■ TASK DESCRIPTION: Copy each line below that contains "ballistic".

(Stored data entries)
══════════════════════════════

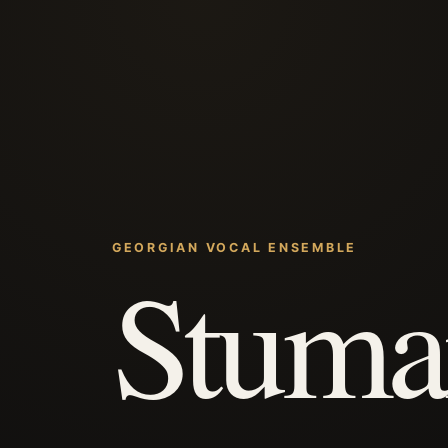
GEORGIAN VOCAL ENSEMBLE
Stuma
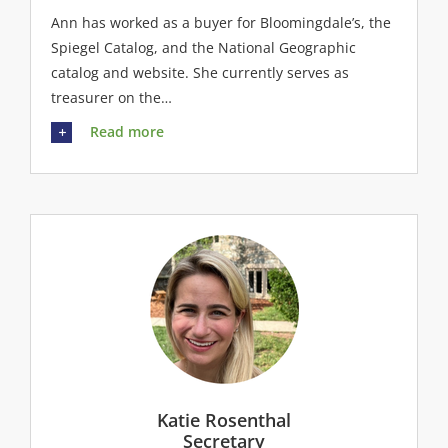
Ann has worked as a buyer for Bloomingdale’s, the
Spiegel Catalog, and the National Geographic
catalog and website. She currently serves as
treasurer on the…
Read more
Katie Rosenthal
Secretary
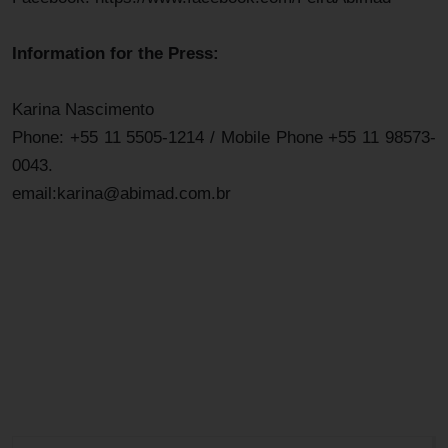
Information for the Press:
Karina Nascimento
Phone: +55 11 5505-1214 / Mobile Phone +55 11 98573-
0043.
email:karina@abimad.com.br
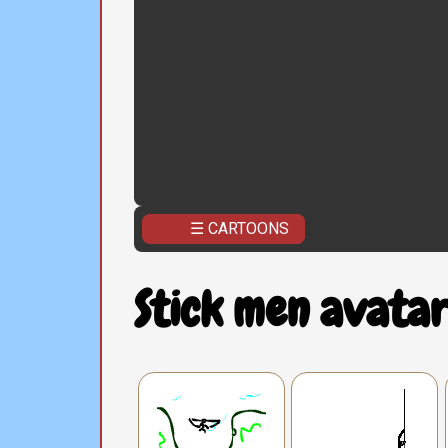
☰ CARTOONS
Stick men avatar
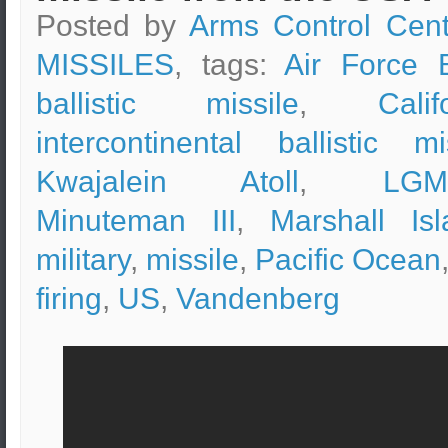
Posted by
Arms Control Cent
MISSILES
, tags:
Air Force 
ballistic missile
,
Calif
intercontinental ballistic mi
Kwajalein Atoll
,
LGM
Minuteman III
,
Marshall Isl
military
,
missile
,
Pacific Ocean
firing
,
US
,
Vandenberg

══════════════════════════════

■ WRITTEN ANSWER:
ballistic missile
intercontinental ballistic mi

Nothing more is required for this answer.